▶ **Texto do documento**:

◆ ◆ ◆ ◆ ◆ ◆ ◆

Do justo desvio: a arte e os «lugares reticentes»

“Porque não haverá paz para aquele que ama.
Seu ofício é incendiar povoações, roubar
e matar
e alegrar o mundo, e aterrorizar,
e queimar os lugares reticentes deste mundo.
Deve apagar todas as luzes da terra e, no meio
da noite aparecente,
votar a vida à interna fonte dos povos.”
Herberto Helder, Lugar

 

Os Atomistas (1) propunham como explicação para a existência do mundo (ou mais correctamente, dos mundos) o desvio de um átomo na sua queda vertical no vazio. Clinamen (2), o desvio, seria a causa de um mundo existir. A obliquidade desviante de um átomo no seu movimento perpétuo era quanto bastava para criar o choque de partículas, a sua agregação, o confronto, a novidade. No âmbito deste texto, interessa-me menos a exactidão científica da física atomista, quanto uma proposta de reflexão que nos oferece: pensar a arte como o aprofundar do deslocamento que a própria vida já é. Um justo desvio. Ou um crime, como veremos. Uma espécie de revolta que re-dispõe o mundo.

◆ ◆ ◆ ◆ ◆ ◆ ◆

▶ **Listagem**:
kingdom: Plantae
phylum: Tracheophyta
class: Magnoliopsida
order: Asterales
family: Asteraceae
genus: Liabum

◆ ◆ ◆ ◆ ◆ ◆ ◆

▶ **Lista de tarefas**:
**a)** No texto sobre a arte e o desvio, que nome se dá ao desvio de um átomo na sua queda vertical no vazio?
**b)** Continue o texto sobre a arte e o desvio a partir da última frase apresentada.

▶ **Respostas do exercício**:
**a)** Clinamen.

**b)**
Há nas obras (e nos artistas) que me interessam - e perdoem-me agora o carácter de testemunho - naquelas que me conduziram a refigurar o horizonte de possibilidades em que me movo, há nelas, dizia, algo de Antígona: essa “que jamais aprendeu a ceder aos golpes do destino” (3). Proibida por um édito de sepultar um dos seus dois irmãos, mortos um pelo outro, Antígona revolta-se contra a lei imposta pelo novo rei, o seu tio Creonte, e realiza sozinha o interdito – sepulta e honra o traidor Polinices, seguindo a superior lei dos deuses, consciente do castigo que sobre si recairá. Creonte, perante a desobediência, manda emparedá-la por ameaçar destruir a lei e abanar as fundações do Estado que queria construir. Ela é uma monstruosa individualidade livre que, por amor, se revolta, realizando o gesto justo – porque deixar um corpo apodrecer a céu aberto era, para os gregos, a maior desonra: para o próprio e para os deuses. Ao contrário de Édipo, seu pai, Antígona não é conduzida pelo destino, por uma força exterior inexorável e secreta, mas pela sua consciência e vontade livre. É esse o crime, o movimento desviante, que sabe necessário. E nessa liberdade experimenta também o permanente conflito – porque não haverá paz para aquele que ama - e o isolamento - a solidão da autoconsciência justa: nem sua irmã Ismena a ajudará.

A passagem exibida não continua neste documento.